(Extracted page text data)

╔══

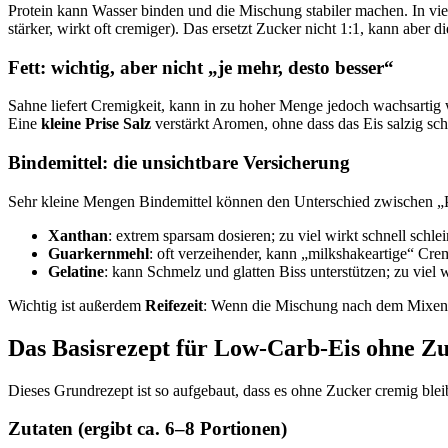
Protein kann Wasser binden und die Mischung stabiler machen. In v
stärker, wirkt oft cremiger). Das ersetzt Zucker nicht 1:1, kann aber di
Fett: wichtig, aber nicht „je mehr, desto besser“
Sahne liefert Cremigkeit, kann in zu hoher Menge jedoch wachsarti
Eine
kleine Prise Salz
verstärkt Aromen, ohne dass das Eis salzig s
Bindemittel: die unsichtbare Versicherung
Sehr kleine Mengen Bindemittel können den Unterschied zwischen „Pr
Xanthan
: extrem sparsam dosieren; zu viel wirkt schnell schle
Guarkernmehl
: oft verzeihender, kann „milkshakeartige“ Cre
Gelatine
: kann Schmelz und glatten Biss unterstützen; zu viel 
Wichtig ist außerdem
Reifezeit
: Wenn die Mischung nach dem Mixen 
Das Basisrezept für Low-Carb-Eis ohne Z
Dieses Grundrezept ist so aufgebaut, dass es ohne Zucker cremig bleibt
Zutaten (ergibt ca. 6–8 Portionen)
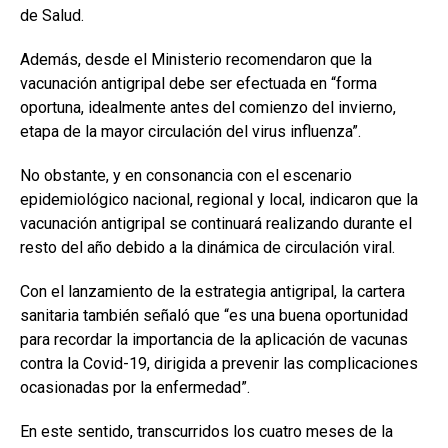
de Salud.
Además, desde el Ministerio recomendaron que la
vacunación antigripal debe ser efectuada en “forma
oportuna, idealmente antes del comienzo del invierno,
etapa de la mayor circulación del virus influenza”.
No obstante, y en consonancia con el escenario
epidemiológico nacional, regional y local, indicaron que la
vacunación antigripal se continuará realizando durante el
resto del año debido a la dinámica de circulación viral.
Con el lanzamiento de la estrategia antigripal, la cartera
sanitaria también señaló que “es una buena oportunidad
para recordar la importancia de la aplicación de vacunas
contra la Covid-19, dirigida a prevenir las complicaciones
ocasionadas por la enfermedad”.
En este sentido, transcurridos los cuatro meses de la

╚══
╔══

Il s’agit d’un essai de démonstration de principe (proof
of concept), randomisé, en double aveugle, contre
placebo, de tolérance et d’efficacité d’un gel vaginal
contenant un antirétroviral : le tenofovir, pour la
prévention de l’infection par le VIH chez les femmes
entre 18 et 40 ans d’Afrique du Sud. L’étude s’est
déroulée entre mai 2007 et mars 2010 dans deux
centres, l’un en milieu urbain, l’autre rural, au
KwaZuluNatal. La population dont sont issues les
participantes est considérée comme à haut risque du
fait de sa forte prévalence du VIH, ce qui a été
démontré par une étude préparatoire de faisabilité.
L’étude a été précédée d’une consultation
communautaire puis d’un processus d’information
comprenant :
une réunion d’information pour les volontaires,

╚══
╔══

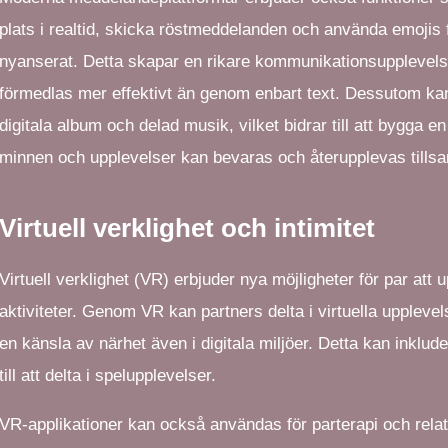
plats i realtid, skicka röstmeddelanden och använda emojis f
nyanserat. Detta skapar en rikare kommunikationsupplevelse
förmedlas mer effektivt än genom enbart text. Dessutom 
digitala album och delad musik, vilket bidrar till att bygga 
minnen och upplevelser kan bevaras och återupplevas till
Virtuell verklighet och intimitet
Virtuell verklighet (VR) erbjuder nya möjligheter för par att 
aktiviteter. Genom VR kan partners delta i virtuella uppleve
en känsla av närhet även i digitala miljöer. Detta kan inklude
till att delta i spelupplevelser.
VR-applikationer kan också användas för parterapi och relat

╚══

What is expected: Please copy, exactly and with nothing else, the lines above beginning at the line that has "Con el lanzamiento" and ending with the line that has "En este sentido, transcurridos".

Written answer:
Con el lanzamiento de la estrategia antigripal, la cartera
sanitaria también señaló que “es una buena oportunidad
para recordar la importancia de la aplicación de vacunas
contra la Covid-19, dirigida a prevenir las complicaciones
ocasionadas por la enfermedad”.
En este sentido, transcurridos los cuatro meses de la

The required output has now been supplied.